The lines that make up this material should each be returned exactly.

(Beginning of RECORDS PROVIDED)

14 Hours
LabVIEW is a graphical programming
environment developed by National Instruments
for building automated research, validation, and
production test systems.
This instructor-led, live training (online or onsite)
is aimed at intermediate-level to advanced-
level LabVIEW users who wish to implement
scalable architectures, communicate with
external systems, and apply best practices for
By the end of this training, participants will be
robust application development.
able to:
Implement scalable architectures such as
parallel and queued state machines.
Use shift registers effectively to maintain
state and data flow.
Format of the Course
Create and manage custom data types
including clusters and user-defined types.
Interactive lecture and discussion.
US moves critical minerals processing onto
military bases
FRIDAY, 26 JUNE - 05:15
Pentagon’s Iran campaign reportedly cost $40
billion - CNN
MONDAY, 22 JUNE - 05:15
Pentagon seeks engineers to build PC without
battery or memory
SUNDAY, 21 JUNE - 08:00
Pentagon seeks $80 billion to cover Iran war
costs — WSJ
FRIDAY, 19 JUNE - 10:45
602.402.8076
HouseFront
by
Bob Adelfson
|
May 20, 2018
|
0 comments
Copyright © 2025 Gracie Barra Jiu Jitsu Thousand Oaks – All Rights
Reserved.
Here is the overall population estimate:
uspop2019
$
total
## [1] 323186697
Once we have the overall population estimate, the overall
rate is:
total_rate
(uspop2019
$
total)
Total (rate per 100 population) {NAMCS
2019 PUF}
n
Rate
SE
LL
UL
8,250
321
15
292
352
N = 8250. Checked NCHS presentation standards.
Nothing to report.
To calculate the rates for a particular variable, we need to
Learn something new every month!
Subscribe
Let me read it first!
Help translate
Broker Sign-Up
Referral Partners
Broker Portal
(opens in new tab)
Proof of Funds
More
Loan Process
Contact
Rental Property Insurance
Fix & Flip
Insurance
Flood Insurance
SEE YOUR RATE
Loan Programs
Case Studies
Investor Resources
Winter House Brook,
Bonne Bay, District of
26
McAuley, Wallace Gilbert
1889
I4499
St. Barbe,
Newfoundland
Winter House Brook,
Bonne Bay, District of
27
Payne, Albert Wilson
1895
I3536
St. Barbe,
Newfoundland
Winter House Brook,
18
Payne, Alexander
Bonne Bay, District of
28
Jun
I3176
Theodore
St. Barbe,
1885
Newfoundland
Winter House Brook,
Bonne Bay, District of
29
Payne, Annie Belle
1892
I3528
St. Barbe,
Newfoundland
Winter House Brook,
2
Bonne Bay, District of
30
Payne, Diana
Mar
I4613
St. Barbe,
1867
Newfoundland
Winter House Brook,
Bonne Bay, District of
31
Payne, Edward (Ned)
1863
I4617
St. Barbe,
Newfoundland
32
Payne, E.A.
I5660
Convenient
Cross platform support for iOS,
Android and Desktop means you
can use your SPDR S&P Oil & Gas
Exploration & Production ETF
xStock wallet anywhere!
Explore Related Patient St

(End of RECORDS PROVIDED)

* YOUR RESPONSE:
14 Hours
LabVIEW is a graphical programming
environment developed by National Instruments
for building automated research, validation, and
production test systems.
This instructor-led, live training (online or onsite)
is aimed at intermediate-level to advanced-
level LabVIEW users who wish to implement
scalable architectures, communicate with
external systems, and apply best practices for
By the end of this training, participants will be
robust application development.
able to:
Implement scalable architectures such as
parallel and queued state machines.
Use shift registers effectively to maintain
state and data flow.
Format of the Course
Create and manage custom data types
including clusters and user-defined types.
Interactive lecture and discussion.
US moves critical minerals processing onto
military bases
FRIDAY, 26 JUNE - 05:15
Pentagon’s Iran campaign reportedly cost $40
billion - CNN
MONDAY, 22 JUNE - 05:15
Pentagon seeks engineers to build PC without
battery or memory
SUNDAY, 21 JUNE - 08:00
Pentagon seeks $80 billion to cover Iran war
costs — WSJ
FRIDAY, 19 JUNE - 10:45
602.402.8076
HouseFront
by
Bob Adelfson
|
May 20, 2018
|
0 comments
Copyright © 2025 Gracie Barra Jiu Jitsu Thousand Oaks – All Rights
Reserved.
Here is the overall population estimate:
uspop2019
$
total
## [1] 323186697
Once we have the overall population estimate, the overall
rate is:
total_rate
(uspop2019
$
total)
Total (rate per 100 population) {NAMCS
2019 PUF}
n
Rate
SE
LL
UL
8,250
321
15
292
352
N = 8250. Checked NCHS presentation standards.
Nothing to report.
To calculate the rates for a particular variable, we need to
Learn something new every month!
Subscribe
Let me read it first!
Help translate
Broker Sign-Up
Referral Partners
Broker Portal
(opens in new tab)
Proof of Funds
More
Loan Process
Contact
Rental Property Insurance
Fix & Flip
Insurance
Flood Insurance
SEE YOUR RATE
Loan Programs
Case Studies
Investor Resources
Winter House Brook,
Bonne Bay, District of
26
McAuley, Wallace Gilbert
1889
I4499
St. Barbe,
Newfoundland
Winter House Brook,
Bonne Bay, District of
27
Payne, Albert Wilson
1895
I3536
St. Barbe,
Newfoundland
Winter House Brook,
18
Payne, Alexander
Bonne Bay, District of
28
Jun
I3176
Theodore
St. Barbe,
1885
Newfoundland
Winter House Brook,
Bonne Bay, District of
29
Payne, Annie Belle
1892
I3528
St. Barbe,
Newfoundland
Winter House Brook,
2
Bonne Bay, District of
30
Payne, Diana
Mar
I4613
St. Barbe,
1867
Newfoundland
Winter House Brook,
Bonne Bay, District of
31
Payne, Edward (Ned)
1863
I4617
St. Barbe,
Newfoundland
32
Payne, E.A.
I5660
Convenient
Cross platform support for iOS,
Android and Desktop means you
can use your SPDR S&P Oil & Gas
Exploration & Production ETF
xStock wallet anywhere!
Explore Related Patient St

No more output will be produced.